Nos embarcamos en esta aventura las dos. Mi tía, en el metro, me pidió que le tomara fotos. Estaba feliz. Llegamos a San Francisco, caminamos sin rumbo mientras me iba contando cosas de su infancia:
“En esta casa había una cafetería típica de la época. Veníamos con la tía Efigenia a comer humitas. Ella tenía una casa donde arrendaba los cuartos y venía cada semana a cobrar a los inquilinos. Era una mujer maravillosa, solterona, también medio patoja, pero nos quería como nadie en esta vida”.
Siempre quiero entender las historias familiares, pero me confundo con tantos nombres, con tantas tías. No entiendo bien a qué familia corresponde la anécdota que me cuentan. Pero bueno, sabía que la tía me estaba hablando de la hermana de su abuela, es decir, de la familia quiteña que tiene mi papá.

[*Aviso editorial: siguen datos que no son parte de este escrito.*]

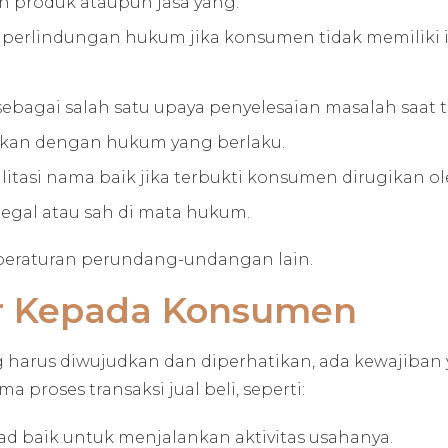
n produk ataupun jasa yang.
rlindungan hukum jika konsumen tidak memiliki i
agai salah satu upaya penyelesaian masalah saat t
kan dengan hukum yang berlaku.
tasi nama baik jika terbukti konsumen dirugikan o
legal atau sah di mata hukum.
 peraturan perundang-undangan lain.
r Kepada Konsumen
 harus diwujudkan dan diperhatikan, ada kewajiban
proses transaksi jual beli, seperti:
 baik untuk menjalankan aktivitas usahanya.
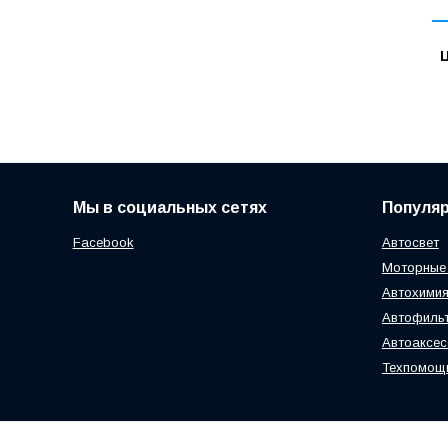
Ц
Мы в социальных сетях
Популя
Facebook
Автосвет
Моторные
Автохимия
Автофиль
Автоаксе
Техпомощ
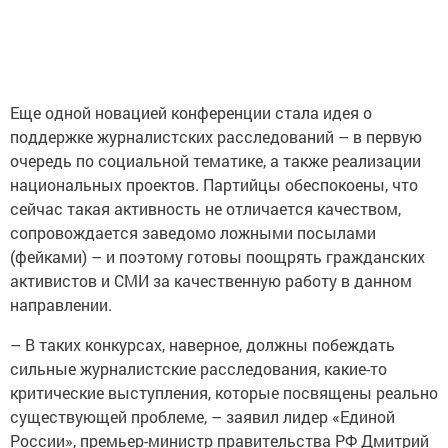
Еще одной новацией конференции стала идея о
поддержке журналистских расследований – в первую
очередь по социальной тематике, а также реализации
национальных проектов. Партийцы обеспокоены, что
сейчас такая активность не отличается качеством,
сопровождается заведомо ложными посылами
(фейками) – и поэтому готовы поощрять гражданских
активистов и СМИ за качественную работу в данном
направлении.
– В таких конкурсах, наверное, должны побеждать
сильные журналистские расследования, какие-то
критические выступления, которые посвящены реально
существующей проблеме, – заявил лидер «Единой
России», премьер-министр правительства РФ Дмитрий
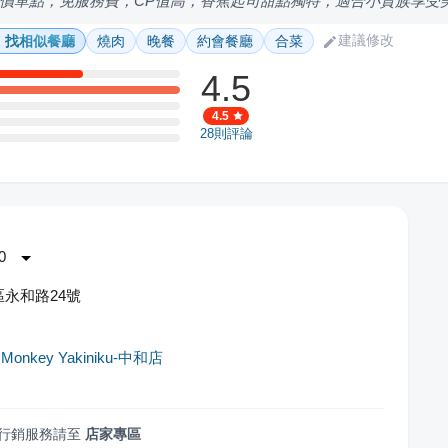
價單點，免服務費，CP值高，香蕉起司甜點獨特，適合小資族享受
建議修改
找相似餐廳
燒肉
晚餐
約會餐廳
合菜
4.5
4.5
28
則評論
0
永和路24號
nkey Yakiniku-中和店
行銷服務請至
店家專區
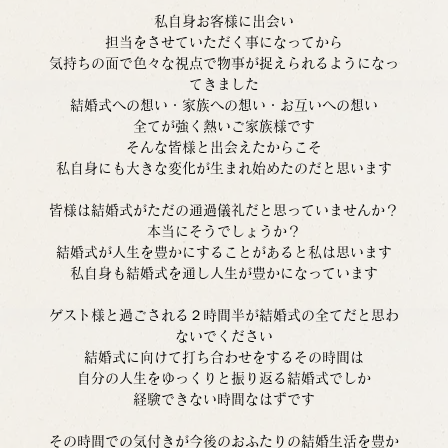
私自身お客様に出会い
担当をさせていただく事になってから
気持ちの面で色々な視点で物事が捉えられるようになっ
てきました
結婚式への想い・家族への想い・お互いへの想い
全てが強く熱いご家族様です
そんな皆様と出会えたからこそ
私自身にも大きな変化が生まれ始めたのだと思います
皆様は結婚式がただの通過儀礼だと思っていませんか？
本当にそうでしょうか？
結婚式が人生を豊かにすることがあると私は思います
私自身も結婚式を通し人生が豊かになっています
ゲスト様と過ごされる２時間半が結婚式の全てだと思わ
ないでください
結婚式に向けて打ち合わせをするその時間は
自分の人生をゆっくりと振り返る結婚式でしか
経験できない時間なはずです
その時間での気付きが今後のおふたりの結婚生活を豊か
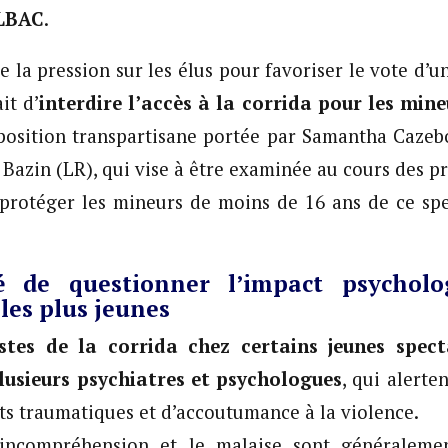
LBAC
.
re la pression sur les élus pour favoriser le vote d’
it d’
interdire l’accès à la corrida pour les min
osition transpartisane portée par Samantha Cazebo
Bazin (LR), qui vise à être examinée au cours des p
 protéger les mineurs de moins de 16 ans de ce spe
é de questionner l’impact psychol
 les plus jeunes
astes de la corrida chez certains jeunes spec
lusieurs psychiatres et psychologues
, qui alert
ets traumatiques et d’accoutumance à la violence.
l’incompréhension et le malaise sont généraleme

“Valen, mira, aquí había una ferretería donde mi papá compraba todo lo que necesitaba”, y así mi tía era mi guía de un pasado hacia un presente que yo tenía que ir reconstruyendo.
Hasta que llegamos, por casualidad, a una esquina en la calle de la Plaza Grande. En realidad, yo estaba buscando dónde vendían los sánduches de pernil para luego regresar a almorzar allá.
La tía me iba revelando secretos familiares llenos de recuerdos que jamás había oído. Me sentía en un cuento de Gabriel García Márquez, y descubriendo también un pasado desconocido para mí.
Caminábamos lento. La tía no me aceptó la espumilla y tampoco le provocó un ponche. Por más que yo moría de ganas, tampoco me compré. Grave error.
Llegamos a la esquina de Venezuela y Espejo. La tía, emocionada, me dijo: “Mira, Valen, aquí en el Banco trabajé hace miles de años”. Vi en sus ojos el orgullo por enseñarme un pedacito tangible de su vida, en esa casa esquinera llena de ventanas. Me dijo: “Mira, esa era mi oficina”, señalando una pared.
Le propuse que entráramos a ver cómo está. Es increíble la cantidad de gente a la que conoce la tía: “Le voy a llamar a una amiga para que nos deje entrar al Banco Pichincha, que tiene un museo”, me dijo.
— ¿El banco tiene un museo? ¿Cómo sabes?
— Porque aquí hicimos con mis amigas la reunión de los 12 años de jubiladas.
— ¿Te jubilaste en el banco, tía?
— No, Valen, trabajé un tiempo no más, unos ocho meses. Pero la amistad es eterna, y el trabajo fue intenso.
La llamada resultó. Nos dejaron entrar. Había una biblioteca con unos libros gigantes donde se anotaban las cuentas de los clientes. Seguro que uno de los requisitos para trabajar en el banco era tener una excelente ortografía y una caligrafía extraordinaria.
La tía me llevó a la sala de reuniones. Me contaba que esa parte estaba remodelada. Yo no podía creer estar frente al pasado. Por primera vez, entendía la importancia que tiene un banco en la historia nacional. Y veía cómo eran las máquinas antiguas, los teléfonos que utilizaban, los sistemas de préstamos y créditos.
Para mí fue complicado asimilar el pasado, porque estoy tan enraizada con lo digital y la aplicación del banco que me cuesta imaginar cómo sería antes unificar el sistema. ¿Habría sistema?
A través del museo se entiende la evolución del tiempo, una evolución financiera. Ver cómo era cada billete, dibujado y pintado a mano.
Parada frente a la moneda que se llamaba Sucre, tuve una reflexión comunicacional. Nunca me había puesto a pensar que la moneda transmitiera la historia de un país. Cada billete tiene una ilustración que cuenta algo de la época, lo que se estaba viviendo en ese entonces. El billete transmite mucho más que solo el intercambio monetario. Ahí está un pasado que cuenta, no solo centavos, sino la historia del Ecuador.
Tuve un lapso filosófico lindísimo. Y se me hizo tan raro usar el dólar como moneda oficial. No tengo idea de economía, pero sí tuve un momento de instrucción monetaria a mi estilo.
Estábamos recorriendo esta belleza de museo cuando, de pronto, se me bajó la presión. Qué vergüenza me dio. Me tuvieron que traer caramelos, Coca-Cola. Y yo ahí, pálida, acostada en un sillón, pensaba: “¿Por qué no me comí esa espumilla de 50 centavos americanos?”
Una señorita del banco, amabilísima y angustiadísima, pidió un taxi. Mientras llegaba, pensé: “Yo era la que le debía cuidar a la tía, no ella a mí”. Y, por mi soponcio, no regresamos en el metro y ¡tampoco comimos los sánduches de pernil!